Given the literature review, a summary of the reported results, and the above-mentioned issues, a brief description of the innovations of the present research is as follows:
  • Considering the equivalent road involves different maneuvers and various speeds;
  • Driving simulation of a full vehicle model (taking into account the masses, inertia, and actual characteristics of the car) on the real road in the MBD software (Adams/Car, MSC Software Company, Irvine, CA, USA);
  • Extracting the time histories of loads applied to the steering knuckle connections in different directions as a result of crossing a real road;
  • Use of different methodologies to convert VAL to CAL based on the assumption of the same fatigue damage;
  • Assessing the fatigue life of cast iron steering knuckle in both constant and variable amplitude loading based on the real road conditions and a combination of actual maneuvers, and finally, compared with full-scale laboratory results.

2. Material

In the present research, the front left side steering knuckle made of ductile cast iron of a passenger car was studied (Figure 1). From this figure, the steering knuckle is connected to the MacPherson suspension system and steering system linkage. Additionally, this component is responsible for carrying the wheel spindle and barking system. For this reason, this component is known as a supercritical component in the automotive and by failing, it can affect any of the above systems and take the control of the vehicle away from the driver and ultimately lead to accidents (and sometimes irreparable damage, such as driver and passenger deaths). To accurately identify the material and its mechanical properties, standard specimens for various tests, including quantometric, metallographic, tensile testing, and fatigue testing, were fabricated from different parts of this component as shown in Figure 2. The chemical composition (wt%) of the considered material is presented in Table 1 [53]. Moreover, the mechanical properties of the material are given in Table 2 [53]. Additionally, the cyclic characteristics of ASTM A536-Grade 65-45-12 were assumed as in the previous paper [54] (Table 3).
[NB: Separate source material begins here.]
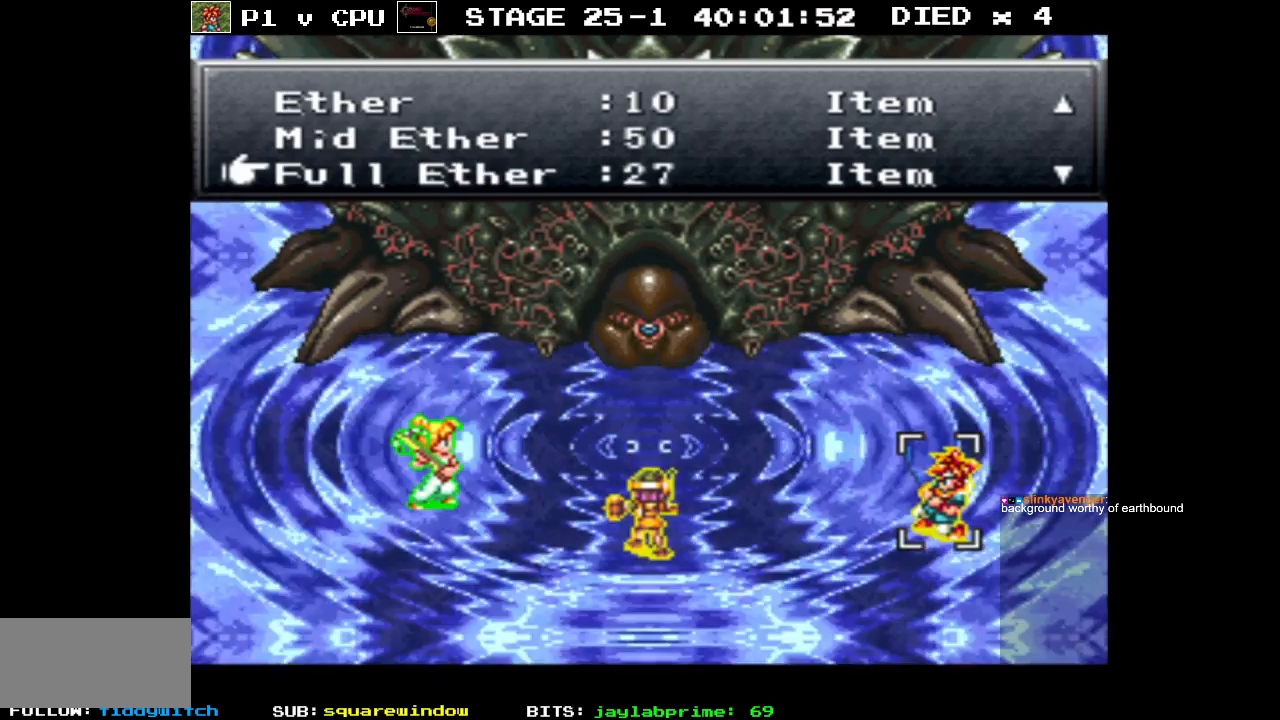
{"buttons": [], "events": []}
3. MBD Analysis of Full Vehicle Model

A combination of different types of maneuvers was considered for the equivalent road simulation in Adams/Car software as follows [56]:
R eq = ( α stright + α braking + α acceleration + α cornering ) × X
where:
X is the road length, R eq and α i are the equivalent road and the share of various ISO road classifications in percentage, respectively. Moreover, braking and acceleration maneuvers were neglected in the present study. Because the results presented in previous research have proved that their impacts on fatigue damage of auto parts are not significant compared to the influence of straight driving [56,57]. Finally, the details of the equivalent road consist of 95% straight driving and 5% fast cornering effects are depicted in Figure 3.
Next, the driving a four-cylinder passenger car with 1670 kg gross weight including several main sub-models, such as the MacPherson front suspension system, twist beam for the rear suspension system, rack and pinion types of steering systems, front and rear wheels, body, etc., was simulated [58,59]. The distance between two lateral axes and between the rear and front axles are 1455 and 2415 mm, respectively. The values of suspension system parameters are presented in Table 4. The tires were modeled as 175/70/R13 for the present research. Moreover, based on the settings of the car manufacturer, the Toe and Camber angles were considered as −0.1 and +2 degrees, respectively [56]. Figure 4 illustrates the full vehicle model in Adams/Car software based on reality.
At the last stage of the MBD simulation of the car moving on the equivalent road, the time histories of the forces applied to the different joints of the steering knuckle were extracted in various directions (X, Y, and Z). Eventually, the various steps in this part of the research are summarized in detail in Figure 5 as a practical algorithm. However, only the force history in the Z direction applied to the steering linkage was considered the most destructive factor of failure [34,55] (Figure 6).

4. Finite Element Model

The primary model of the steering knuckle geometry was prepared using CMM data and employing the cloud points module in CATIA modeling software. Thus, the most accurate geometric model (close to reality), including complete details, such as serial numbers, production data, and surface defects, was created [13]. However, previous research has suggested that such a model is not suitable for finite element analysis (in some places, such as serial number indentations, it is not possible to mesh accurately). To overcome this problem, it is necessary to modify some of the above-mentioned details and create a smooth model [13]. Figure 7 demonstrates a corrected version of the steering knuckle geometry (smooth model).
Solid elements with different grid sizes were used for meshing homogeneously with equal grid sizes. After that, the mesh convergence study was performed to select the minimum number of meshes with the highest response accuracy. In other words, it was conducted to reduce computational costs because fatigue analysis is very complex and time consuming. Eventually, the FEM used for future analysis in this study is shown in Figure 8, which has 51,858 elements [53].
Next, the material was assigned to the finite element model as described in Section 2. Additionally, the loading history extracted from the results of MBD analysis was applied to the connection hole of the steering knuckle to the steering linkage. The wheel hub was fixed in all degrees of freedom (DOF).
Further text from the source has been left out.